**TEXT EXCERPT**.
# # # # #

And as your head and pillow are wistfully lifted from your Sesame-Streeted sheets you recognize it – the recently bobbed hair, the waft of a familiar fabric softener. Grrr. Tooth-fairy schmooth fairy. It’s your mom. You knew it all along. Oh, how clever you are! You’ve learned a truth fundamental to any childhood and extracted another dollar from your parents’ pockets in the process.

You realize these things on your own. You don’t need your dentist to write a dissertation on why the tooth fairy doesn’t exist. You grow up, mature, and everything starts to make sense. Those Easter eggs, seamlessly placed around your yard despite the usual six inches of April-in-Chicago snow? The product of your parents’ good intentions and an extendable pool net.

The cookie crumbs left on the plate after Christmas Eve? Evidence of Mom’s midnight snack. Surely you weren’t duped by their simplistic foolery all along. But only when left to your own devices does the puzzle fit together.

By the same token I don’t need George Tenet to release a best seller outlining every utterance the Bush administration has misconstrued during its tenure to know it’s lied. The tooth fairy is fairly tangible in the face of Bush’s beguilling WMD allusions.

The Current Occupant and his cronies have pulled the wool over our eyes consistently for the past six years and we’ve willingly swallowed their fabrications with the promise of an additional few fabled tax dollars under our pillow serving as an easy incentive.

Look at the disaster we’ve inflicted upon Iraq, 102 dead on Monday alone. A similar catastrophic climax awaits Iran. Darfur’s unrelenting tragedy, the unforgiving eye of global warming – all pushed aside in favor of the administration’s Easter Bunny-like delusions.

Our good common sense is the only hope we have from succumbing to a similar fate. Couple that with the stick-it-to-em attitude that brought you to squint your wee little eyelids as your mother slipped a dollar under your dozing noggin, and we’ve got a fighting chance.

We the People have learned from our past misconceptions – our idealized views of the Tooth Fairy, Easter Bunny, and the Bush administration. We will move on. And there is ample reason for hope, the 2008 Democratic candidates, for one. Seeing them, all lined up in a row last week at the South Carolina debate – audacious, ambitious, and fresh – brought butterflies to my tummy. So many untainted by the despicable crimes characteristic of so many of our politicians. Hopeful. Ready to change America, and the world. Just like you and me, the tender young students at this top notch University.

Love thy neighbor as thyself. Spread good Karma. Do unto others as you would have them do unto you. Give peace a chance. Choose whatever mantra, religion, political affiliation you want, but they all boil down to the good old-fashioned common sense that your parents instilled in your pretty little heads – alongside the dancing visions of Technicolor bunnies, and small-winged creatures that get their kicks from collecting discarded teeth.

Mill these sentiments together, and deliver them via the ballot box. Politics is a grimy business, but it’s the venue by which we exercise the non-partisan prudence realized through our shared childhood experiences.

Hope prevails through all. If there is nothing to live for, there is no life. I am not suggesting that we can single-handedly correct all that is wrong with the world.

I am suggesting we cannot resist the urge to try. And isn’t it lovely to think that it is within our power to do so?

# # # # #

[Records from a dataset]
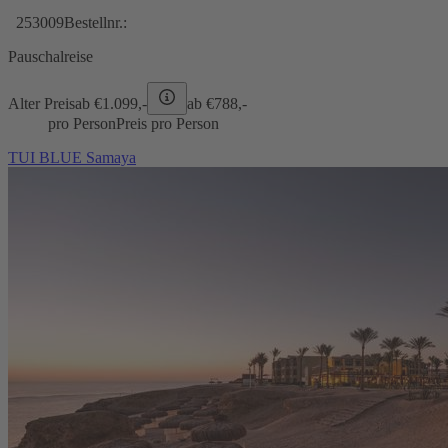
253009
Bestellnr.:
Pauschalreise
Alter Preis
ab €
1.099,-
ab €
788,-
pro Person
Preis pro Person
TUI BLUE Samaya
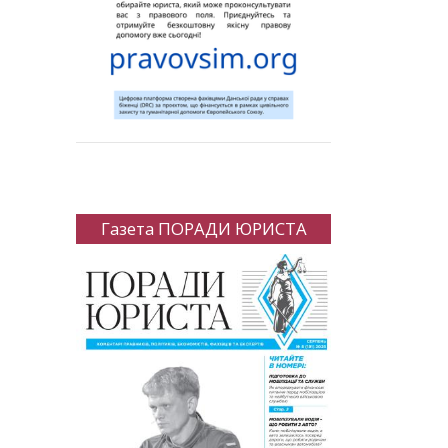
Газета ПОРАДИ ЮРИСТА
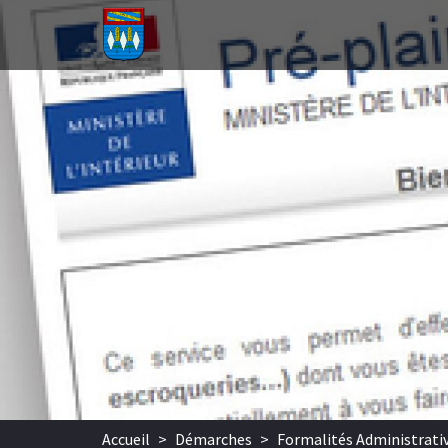
Aller au contenu principal
Accueil
>
Démarches
>
Formalités Administrati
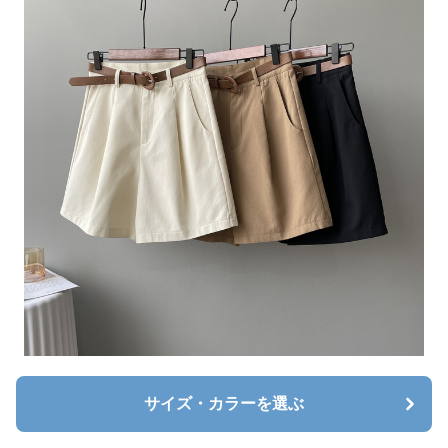
サイズ・カラーを選ぶ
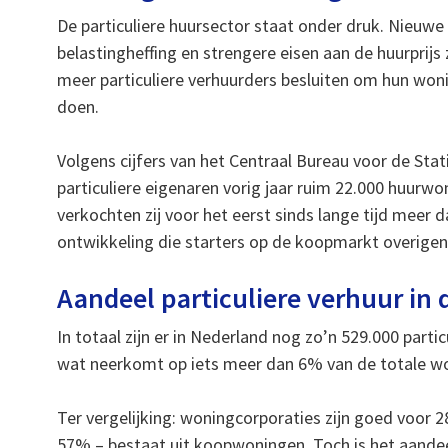
De particuliere huursector staat onder druk. Nieuwe 
belastingheffing en strengere eisen aan de huurprijs
meer particuliere verhuurders besluiten om hun won
doen.
Volgens cijfers van het Centraal Bureau voor de Stat
particuliere eigenaren vorig jaar ruim 22.000 huurw
verkochten zij voor het eerst sinds lange tijd meer 
ontwikkeling die starters op de koopmarkt overige
Aandeel particuliere verhuur in
In totaal zijn er in Nederland nog zo’n 529.000 parti
wat neerkomt op iets meer dan 6% van de totale w
Ter vergelijking: woningcorporaties zijn goed voor 
57% – bestaat uit koopwoningen. Toch is het aandeel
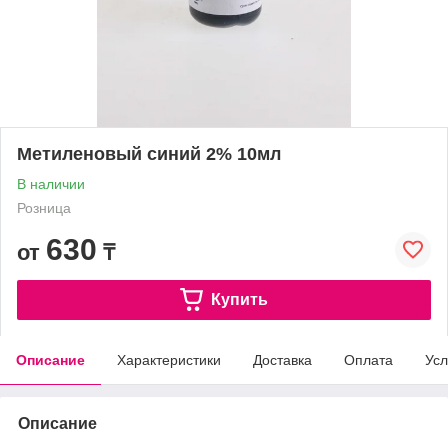
Метиленовый синий 2% 10мл
В наличии
Розница
630
от
₸
Купить
Описание
Характеристики
Доставка
Оплата
Усл
Описание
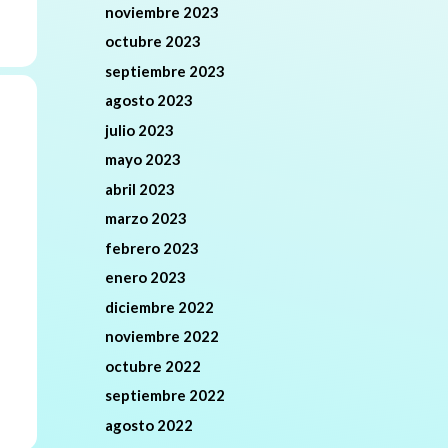
noviembre 2023
octubre 2023
septiembre 2023
agosto 2023
julio 2023
mayo 2023
abril 2023
marzo 2023
febrero 2023
enero 2023
diciembre 2022
noviembre 2022
octubre 2022
septiembre 2022
agosto 2022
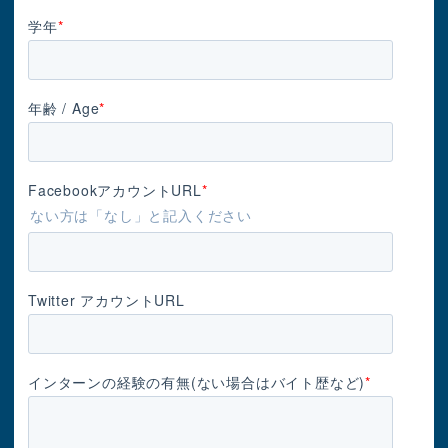
学年
*
年齢 / Age
*
FacebookアカウントURL
*
ない方は「なし」と記入ください
Twitter アカウントURL
インターンの経験の有無(ない場合はバイト歴など)
*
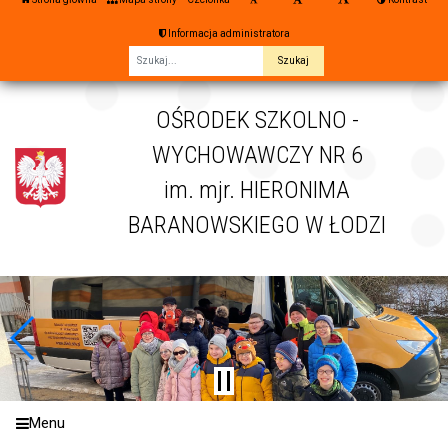
Informacja administratora
Fraza
OŚRODEK SZKOLNO -
WYCHOWAWCZY NR 6
im. mjr. HIERONIMA
BARANOWSKIEGO W ŁODZI
Menu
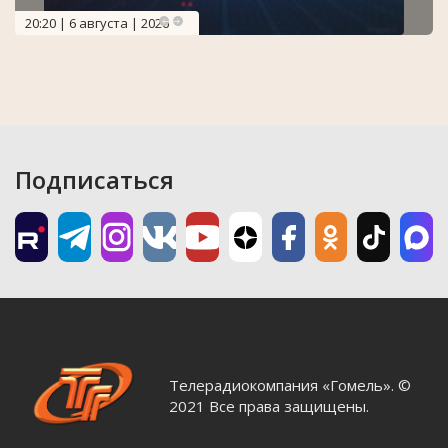
20:20 | 6 августа | 2026
Подписаться
Телерадиокомпания «Гомель». ©
2021 Все права защищены.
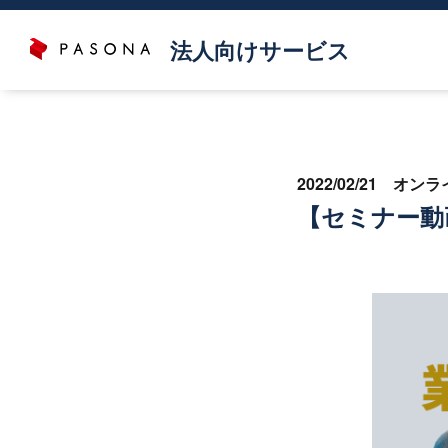
法人向けサービス
2022/02/21 オン
【セミナー動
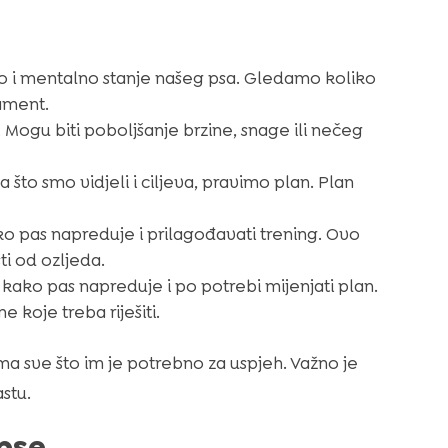
o i mentalno stanje našeg psa. Gledamo koliko
rament.
 Mogu biti poboljšanje brzine, snage ili nečeg
što smo vidjeli i ciljeva, pravimo plan. Plan
o pas napreduje i prilagođavati trening. Ovo
i od ozljeda.
kako pas napreduje i po potrebi mijenjati plan.
 koje treba riješiti.
a sve što im je potrebno za uspjeh. Važno je
astu.
pse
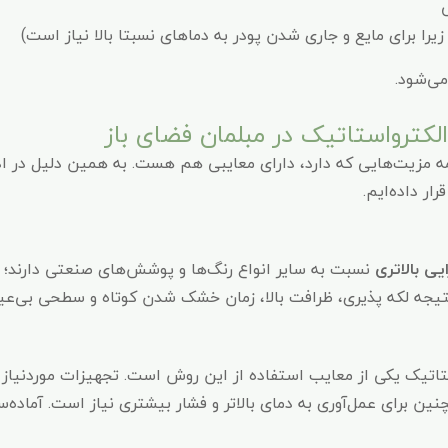
یرا برای مایع و جاری شدن پودر به دماهای نسبتا بالا نیاز است)
می‌شود.
الکترواستاتیک در مبلمان فضای باز
کاربرد رنگ پودری در مبلمان فضای باز در کنار همه مزیت‌‎هایی که دارد، دارای معایبی هم ه
ر داده‌ایم.
ایی بالاتری
نسبت به سایر انواع رنگ‌ها و پوشش‌های صنعتی دارند؛ چر
یجه لکه پذیری، ظرافت بالا، زمان خشک شدن کوتاه و سطحی بی‌عیب 
اتیک یکی از معایب استفاده از این روش است. تجهیزات موردنیاز برا
 برای عمل‌آوری به دمای بالاتر و فشار بیشتری نیاز است. آماده‌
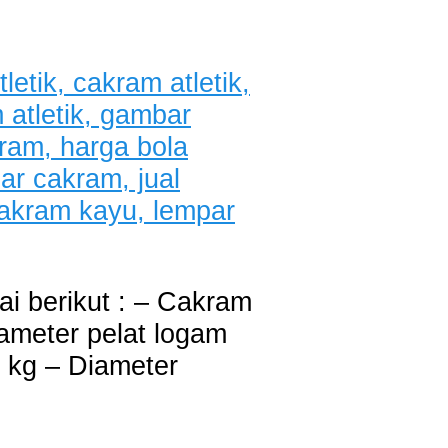
i berikut : – Cakram
iameter pelat logam
5 kg – Diameter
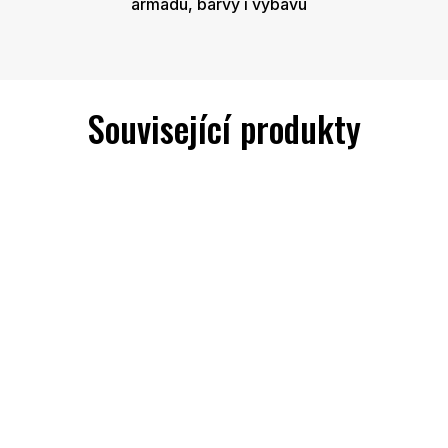
armádu, barvy i výbavu
Související produkty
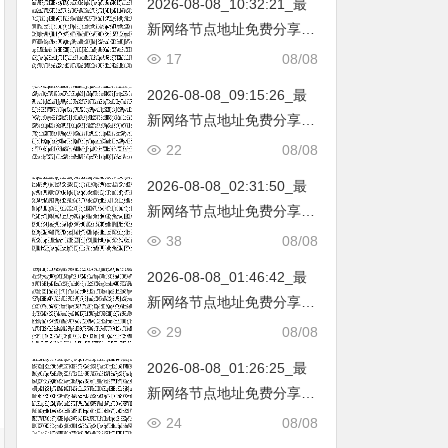
2026-08-08_10:32:21_最
韩国|新加坡|台湾|马来西亚|
新网络节点地址免费分享…
…
不定期更新…开放免费分享
17
08/08
（网络免费节点香港|日本|
2026-08-08_09:15:26_最
韩国|新加坡|台湾|马来西亚|
新网络节点地址免费分享…
…
不定期更新…开放免费分享
22
08/08
（网络免费节点香港|日本|
2026-08-08_02:31:50_最
韩国|新加坡|台湾|马来西亚|
新网络节点地址免费分享…
…
不定期更新…开放免费分享
38
08/08
（网络免费节点香港|日本|
2026-08-08_01:46:42_最
韩国|新加坡|台湾|马来西亚|
新网络节点地址免费分享…
…
不定期更新…开放免费分享
29
08/08
（网络免费节点香港|日本|
2026-08-08_01:26:25_最
韩国|新加坡|台湾|马来西亚|
新网络节点地址免费分享…
…
不定期更新…开放免费分享
24
08/08
（网络免费节点香港|日本|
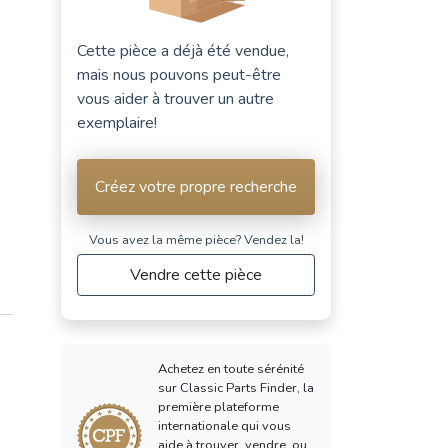
Cette pièce a déjà été vendue,
mais nous pouvons peut-être
vous aider à trouver un autre
exemplaire!
Créez votre propre recherche
Vous avez la même pièce? Vendez la!
Vendre cette pièce
Achetez en toute sérénité
sur Classic Parts Finder, la
première plateforme
internationale qui vous
aide à trouver, vendre, ou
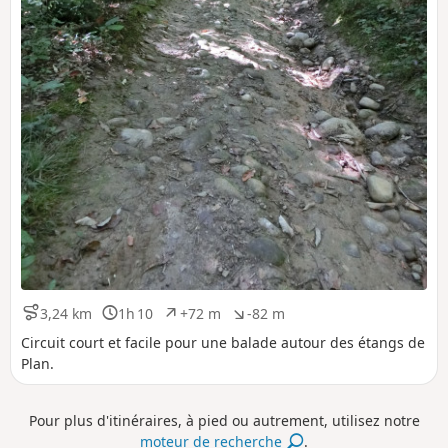
3,24 km
1h 10
+72 m
-82 m
D
D
D
D
i
u
é
é
Circuit court et facile pour une balade autour des étangs de
s
r
n
n
Plan.
t
é
i
i
a
e
v
v
n
e
e
Pour plus d'itinéraires, à pied ou autrement, utilisez notre
c
l
l
moteur de recherche
.
e
é
é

# # # # #

**YOUR OBJECTIVE**.
Reproduce everything in the opinion piece from "The Current Occupant" down to "an easy incentive.", substituting "falsehoods" for "fabrications".

**PROBLEM SOLUTION**.
The Current Occupant and his cronies have pulled the wool over our eyes consistently for the past six years and we’ve willingly swallowed their falsehoods with the promise of an additional few fabled tax dollars under our pillow serving as an easy incentive.